Altruistic behavior was assessed using a donation task (Grusec & Redler, 1980), administered near the end of the lab visit and before children received their prize. Children were given an opportunity to donate their prize tokens to anonymous sick children (fictitious), so that they could also get prizes even though they were unable to come into the lab. The task was divided into three sections:

Section 1: Instructions

The examiner explained the donation task to children while they were seated at a table. Children were told that they had earned 20 prize tokens, enough to get a really great prize. The examiner then said she had another job working at a hospital with sick children who couldn't come to the lab to earn prizes. The examiner explained that if the children wanted to, they could donate some of their own prize tokens by moving tokens from their own box to a separate box reserved for the children in the hospital. Both boxes were placed on the table in front of the seated children. Children were told “You can give them all of your tokens, some of your token, or none of your tokens. It's up to you.” To ensure children understood the task, the examiner asked children to identify which box was for their tokens and which box was for the children in the hospital. Children were given a bell to ring when they were finished deciding, and the examiner then left the room.

(Transcribed page contents)
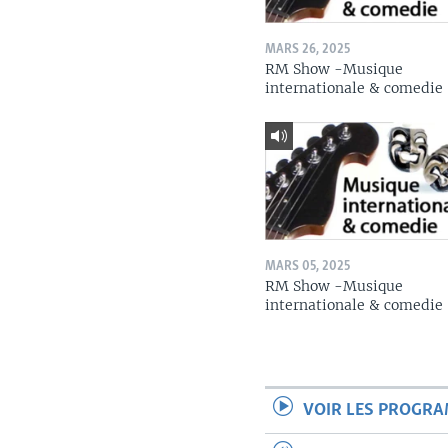
MARS 26, 2025
RM Show -Musique
internationale & comedie
MARS 05, 2025
RM Show -Musique
internationale & comedie
VOIR LES PROGR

EXERCISE AIM: Quote the donation task description in full, word for word.

ANSWER FOR THIS EXERCISE:
Altruistic behavior was assessed using a donation task (Grusec & Redler, 1980), administered near the end of the lab visit and before children received their prize. Children were given an opportunity to donate their prize tokens to anonymous sick children (fictitious), so that they could also get prizes even though they were unable to come into the lab. The task was divided into three sections:

Section 1: Instructions

The examiner explained the donation task to children while they were seated at a table. Children were told that they had earned 20 prize tokens, enough to get a really great prize. The examiner then said she had another job working at a hospital with sick children who couldn't come to the lab to earn prizes. The examiner explained that if the children wanted to, they could donate some of their own prize tokens by moving tokens from their own box to a separate box reserved for the children in the hospital. Both boxes were placed on the table in front of the seated children. Children were told “You can give them all of your tokens, some of your token, or none of your tokens. It's up to you.” To ensure children understood the task, the examiner asked children to identify which box was for their tokens and which box was for the children in the hospital. Children were given a bell to ring when they were finished deciding, and the examiner then left the room.